Andere Lösungen wie zum Beispiel Bromium gehen da bedeutend weiter, schützen wesentlich mehr Applikationen und bieten zudem auch noch einen Schutz der Downloads aus dem Browser.

Die Hardware Isolation von Bromium bietet also einige Vorteile:

  • Keine Schnittstellen in’s OS. Die Angriffsfläche ist sehr stark minimiert.
  • Micro-VMs werden dann erstellt, wenn sie gebraucht werden (Copy-On-Write). Wird der Task beendet, sprich das File oder der Browser geschlossen, wird die Micro-VM spurlos gelöscht. Änderungen im File selber, also angepasster Text beispielsweise, wird natürlich gespeichert.
  • Eine Micro-VM enthält nur die Komponenten, die sie für den entsprechenden Task benötigen. Dadurch kann sie on-the-fly praktisch ohne Verzögerung erstellt werden.
  • Befinden wir uns mit einer herkömmlichen Sandbox in der Superschwergewichtsklasse, so geht eine Micro-VM eher als Fliegengewicht durch. Der Ressourcenverbrauch ist um ein X-faches kleiner als bei traditionellen Sandbox Lösungen.
  • Durch den Einsatz eines eigenen Hyper-Visors sieht man auch was in einer Micro-VM passiert. Bei einem Vorfall ist man also nicht nur optimal geschützt, sondern kann auch noch nachvollziehen was genau passiert ist.
  • Wird mit einem Browser eine Untrusted Website geöffnet und von da eine Datei heruntergeladen, so kann diese auf dem Host oder einem Netzlaufwerk gespeichert werden. Wird die Datei dann geöffnet, geschieht dies ebenfalls in einer isolierten Micro-VM.
  • Copy & Paste kann wie gewohnt benutzt werden. Sowohl aus einer Micro-VM auf den Host und umgekehrt. Was mit Copy & Paste übertragen werden darf, kann über ein Poliy Setting definiert werden.
  • Durch die Hardware Isolation interessieren uns Zero Day Lücken nicht mehr, oder es ist zumindest nicht mehr so dringend diese Lücken zu schliessen.
  • Im Gegensatz zur Lösung von Microsoft und der Konfiguration via GPOs werden die Policies bei Bromium in einer übersichtlichen Web Konsole erstellt und bearbeitet.

Fazit

Zusammenfassend kann ich also mit gutem Gewissen sagen, dass der hardwarebasierte Ansatz der Isolation den mit Abstand besten Schutz bietet, den man auf einem Windows Rechner erreichen kann.

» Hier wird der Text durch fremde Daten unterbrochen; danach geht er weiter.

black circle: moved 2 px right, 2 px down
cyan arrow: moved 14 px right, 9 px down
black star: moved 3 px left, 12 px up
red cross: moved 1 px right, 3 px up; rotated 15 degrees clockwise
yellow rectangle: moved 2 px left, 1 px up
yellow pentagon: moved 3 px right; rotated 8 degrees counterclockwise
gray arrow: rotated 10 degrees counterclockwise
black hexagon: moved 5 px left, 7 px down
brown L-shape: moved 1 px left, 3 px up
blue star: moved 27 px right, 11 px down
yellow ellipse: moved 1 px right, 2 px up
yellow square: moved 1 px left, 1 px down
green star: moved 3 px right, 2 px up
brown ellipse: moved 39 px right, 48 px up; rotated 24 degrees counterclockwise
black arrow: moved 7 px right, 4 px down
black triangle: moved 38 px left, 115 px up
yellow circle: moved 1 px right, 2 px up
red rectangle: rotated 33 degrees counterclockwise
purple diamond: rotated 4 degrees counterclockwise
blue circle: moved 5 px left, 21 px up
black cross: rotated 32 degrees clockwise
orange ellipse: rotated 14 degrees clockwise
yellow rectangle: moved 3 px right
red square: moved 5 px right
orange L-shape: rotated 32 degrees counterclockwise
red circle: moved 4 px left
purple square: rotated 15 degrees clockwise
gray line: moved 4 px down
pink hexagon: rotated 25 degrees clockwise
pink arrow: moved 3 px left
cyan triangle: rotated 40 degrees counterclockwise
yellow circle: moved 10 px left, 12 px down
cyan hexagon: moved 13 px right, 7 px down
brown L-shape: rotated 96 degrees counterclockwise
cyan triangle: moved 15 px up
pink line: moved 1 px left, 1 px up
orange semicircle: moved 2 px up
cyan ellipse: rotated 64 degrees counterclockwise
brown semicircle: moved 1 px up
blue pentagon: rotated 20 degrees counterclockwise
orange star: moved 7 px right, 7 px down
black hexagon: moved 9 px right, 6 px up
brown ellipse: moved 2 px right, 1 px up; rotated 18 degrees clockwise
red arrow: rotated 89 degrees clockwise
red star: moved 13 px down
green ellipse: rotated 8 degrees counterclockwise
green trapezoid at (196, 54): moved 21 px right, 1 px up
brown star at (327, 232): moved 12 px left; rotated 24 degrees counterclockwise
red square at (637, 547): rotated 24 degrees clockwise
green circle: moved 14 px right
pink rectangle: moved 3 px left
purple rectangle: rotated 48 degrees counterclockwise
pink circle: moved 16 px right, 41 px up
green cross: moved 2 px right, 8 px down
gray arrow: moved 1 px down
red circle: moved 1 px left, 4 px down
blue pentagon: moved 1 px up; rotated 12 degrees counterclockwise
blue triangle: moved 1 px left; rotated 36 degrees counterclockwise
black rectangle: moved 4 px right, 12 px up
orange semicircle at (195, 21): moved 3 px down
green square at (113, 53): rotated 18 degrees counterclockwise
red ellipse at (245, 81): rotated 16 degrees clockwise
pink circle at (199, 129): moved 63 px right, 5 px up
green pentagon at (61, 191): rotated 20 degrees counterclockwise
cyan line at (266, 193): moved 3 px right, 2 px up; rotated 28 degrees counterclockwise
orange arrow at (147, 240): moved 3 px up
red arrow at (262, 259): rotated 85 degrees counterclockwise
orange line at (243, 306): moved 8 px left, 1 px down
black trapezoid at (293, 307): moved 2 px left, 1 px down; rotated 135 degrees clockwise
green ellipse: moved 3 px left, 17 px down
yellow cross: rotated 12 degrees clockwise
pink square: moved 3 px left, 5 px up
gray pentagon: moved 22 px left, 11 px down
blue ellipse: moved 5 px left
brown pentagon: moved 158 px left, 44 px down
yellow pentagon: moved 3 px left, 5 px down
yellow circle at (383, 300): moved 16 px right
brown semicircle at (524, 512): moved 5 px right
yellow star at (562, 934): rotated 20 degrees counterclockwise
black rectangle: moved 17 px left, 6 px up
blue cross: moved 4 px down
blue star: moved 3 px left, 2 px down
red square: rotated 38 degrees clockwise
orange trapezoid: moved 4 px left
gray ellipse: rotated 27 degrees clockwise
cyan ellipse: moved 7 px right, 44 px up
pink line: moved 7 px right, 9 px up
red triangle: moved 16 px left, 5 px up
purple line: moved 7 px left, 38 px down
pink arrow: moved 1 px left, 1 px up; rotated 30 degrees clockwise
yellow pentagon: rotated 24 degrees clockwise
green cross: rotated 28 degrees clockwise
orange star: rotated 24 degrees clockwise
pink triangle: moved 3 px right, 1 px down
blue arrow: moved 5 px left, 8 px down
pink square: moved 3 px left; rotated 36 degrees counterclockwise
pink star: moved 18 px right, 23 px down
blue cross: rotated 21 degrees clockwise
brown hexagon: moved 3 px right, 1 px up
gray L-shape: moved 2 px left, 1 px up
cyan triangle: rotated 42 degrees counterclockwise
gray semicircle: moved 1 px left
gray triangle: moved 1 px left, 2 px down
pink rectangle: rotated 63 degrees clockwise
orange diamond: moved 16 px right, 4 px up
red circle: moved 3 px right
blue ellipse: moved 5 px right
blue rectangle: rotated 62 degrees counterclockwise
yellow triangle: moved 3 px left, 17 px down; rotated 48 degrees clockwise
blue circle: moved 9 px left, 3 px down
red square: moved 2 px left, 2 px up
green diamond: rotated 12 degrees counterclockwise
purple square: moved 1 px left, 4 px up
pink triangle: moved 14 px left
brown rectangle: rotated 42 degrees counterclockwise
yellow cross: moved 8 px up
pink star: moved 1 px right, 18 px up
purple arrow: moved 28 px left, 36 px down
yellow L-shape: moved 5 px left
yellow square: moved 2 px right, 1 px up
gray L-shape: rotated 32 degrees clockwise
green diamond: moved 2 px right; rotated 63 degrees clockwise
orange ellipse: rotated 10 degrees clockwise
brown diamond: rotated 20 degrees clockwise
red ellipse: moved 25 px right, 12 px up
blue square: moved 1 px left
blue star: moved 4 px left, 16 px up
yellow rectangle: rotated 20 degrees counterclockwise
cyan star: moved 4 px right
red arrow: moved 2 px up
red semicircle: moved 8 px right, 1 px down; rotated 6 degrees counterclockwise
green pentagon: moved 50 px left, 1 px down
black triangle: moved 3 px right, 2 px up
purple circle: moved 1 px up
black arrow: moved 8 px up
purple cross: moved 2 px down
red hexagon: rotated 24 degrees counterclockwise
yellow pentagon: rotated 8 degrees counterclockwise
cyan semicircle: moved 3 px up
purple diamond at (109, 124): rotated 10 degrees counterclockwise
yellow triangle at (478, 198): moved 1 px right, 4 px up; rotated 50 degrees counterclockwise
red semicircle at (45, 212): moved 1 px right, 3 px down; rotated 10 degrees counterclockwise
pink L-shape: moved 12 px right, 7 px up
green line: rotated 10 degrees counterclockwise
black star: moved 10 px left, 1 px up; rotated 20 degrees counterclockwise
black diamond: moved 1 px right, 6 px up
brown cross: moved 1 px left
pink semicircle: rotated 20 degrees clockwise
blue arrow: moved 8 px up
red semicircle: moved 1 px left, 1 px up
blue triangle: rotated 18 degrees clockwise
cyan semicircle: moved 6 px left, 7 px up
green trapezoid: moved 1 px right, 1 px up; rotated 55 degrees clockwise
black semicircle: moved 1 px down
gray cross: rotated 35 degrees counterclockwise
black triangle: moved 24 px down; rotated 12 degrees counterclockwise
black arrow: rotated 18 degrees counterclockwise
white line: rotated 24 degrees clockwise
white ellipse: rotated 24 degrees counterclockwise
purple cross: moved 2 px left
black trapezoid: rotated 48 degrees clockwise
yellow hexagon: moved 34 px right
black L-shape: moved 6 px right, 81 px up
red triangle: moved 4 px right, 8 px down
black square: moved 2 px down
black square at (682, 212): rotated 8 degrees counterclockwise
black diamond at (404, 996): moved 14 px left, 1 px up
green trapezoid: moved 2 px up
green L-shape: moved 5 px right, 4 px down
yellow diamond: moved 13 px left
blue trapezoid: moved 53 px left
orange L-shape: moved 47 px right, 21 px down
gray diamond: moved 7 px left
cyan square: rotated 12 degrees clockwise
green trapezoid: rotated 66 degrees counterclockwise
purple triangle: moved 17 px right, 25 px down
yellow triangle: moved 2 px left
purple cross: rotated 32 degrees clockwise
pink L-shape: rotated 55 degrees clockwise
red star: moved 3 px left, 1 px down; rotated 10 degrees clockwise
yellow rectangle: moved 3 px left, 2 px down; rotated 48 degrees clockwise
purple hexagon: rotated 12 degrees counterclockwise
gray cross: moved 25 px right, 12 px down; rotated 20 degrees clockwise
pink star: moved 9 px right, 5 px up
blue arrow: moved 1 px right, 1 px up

Die Analyse einer Sandbox liefert ein Ergebnis, ob das File gut oder böse ist. Diesen Unterschied machen wir bei der Isolation à la Bromium nicht. Wir arbeiten ganz normal mit den Daten. Kopieren, Drucken und Speichern die Files sogar wieder, aber eventuell vorhandene Malware bleibt immer in der Isolation. Das ist der grosse Unterschied. Das Ergebnis der Analyse ist hier völlig irrelevant und hat keinerlei Einfluss auf den Schutz des Rechners.

Man kann halt nur erkennen was man kennt, mit welchen Mitteln man das auch immer erreichen will. Die Prävention der Hardware Isolation ist da einen Schritt voraus.